Often in the West we think of the church in terms of two divisions: Protestants and Catholics. But the church experienced a large rift several centuries before the Reformation that gave us these two divisions (which we will explore later in this study). In 1054, the Eastern and Western church parted ways in an event also known as the Great Schism. We’ll discuss the split itself and its consequences tomorrow, but today we’ll look at what caused it.
The main theological issue that finalized the split concerned a clause (actually, a word) that the Western church had added to the Nicene Creed: FilioqueIn Latin, filioque means “and the son.” The Western church claimed that the Holy Spirit proceeded from the Father and the Son. It may sound like a minor detail to our ears, but for the Eastern church it was important to assert that the Holy Spirit proceeded through the Son. They were also alarmed that the creed had been changed without any prior discussion.
The tensions that led to the Great Schism were centuries in the making. The two halves had already been drifting apart because of a number of cultural differences. Politically, for example, the Western church did not have to contend with a strong state after the Roman Empire collapsed, but in the East, the church had to jockey with the Byzantine Empire. Also, the Eastern church spoke Greek, and the Western church Latin. Another disagreement that the East and West had battled over long before the split, interestingly, wasn’t about words or languages, but images.
If you’ve ever seen the inside of a Greek Orthodox sanctuary, you may have been struck by all the gilded, angular portraits of saints and biblical characters peering at you from every corner. Even today, the Orthodox tradition emphasizes icons, which are seen as “manifestations of the heavenly ideal.” They are a kind of “window” between heaven and earth.

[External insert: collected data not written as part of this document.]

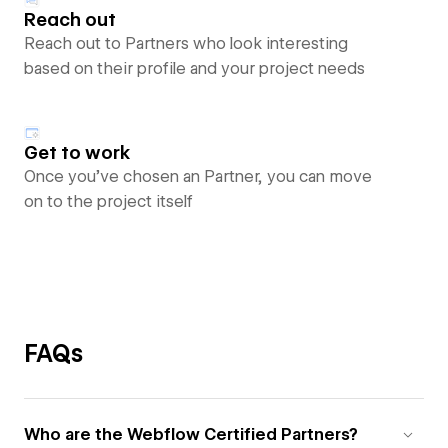
Reach out
Reach out to Partners who look interesting
based on their profile and your project needs
Get to work
Once you’ve chosen an Partner, you can move
on to the project itself
FAQs
Who are the Webflow Certified Partners?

In the 700s some church members had become concerned that the use of images in worship was verging on idolatry. They were worried that “ordinary Christians may fail to distinguish between the holy object or holy person and the spiritual reality it stood for.” The church became divided between “iconoclasts”—destroyers of images—and “iconodules”—worshipers of images.60 Iconoclasts wanted to replace religious icons with traditional Christian symbols like the cross, Bible, and renderings of the Lord’s Supper. But iconodules like a man named John of Damascus rose to defend icons. John of Damascus argued that an image imitates its original as a copy, and that to deny that an icon could depict Christ was actually to deny the incarnation.
While no one should worship an icon, John affirmed, icons could be used to help believers worship Christ. In 787 a council met in Nicaea and supported John of Damascus by condemning the iconoclastic movement. Yet the two halves of the church continued to drift apart, with the Eastern tradition largely endorsing the use of icons in worship. Both sides of the controversy did agree on the idea that images were powerful. Today, our culture is saturated with images that pour out of our computers, TVs, and cell phone screens. For a moment, think about the importance of icons in marketing. For instance, upon seeing a Starbucks symbol, you might feel very strongly that you need a cup of coffee right away.
How do the images you surround yourself with help or hinder your life in Christ?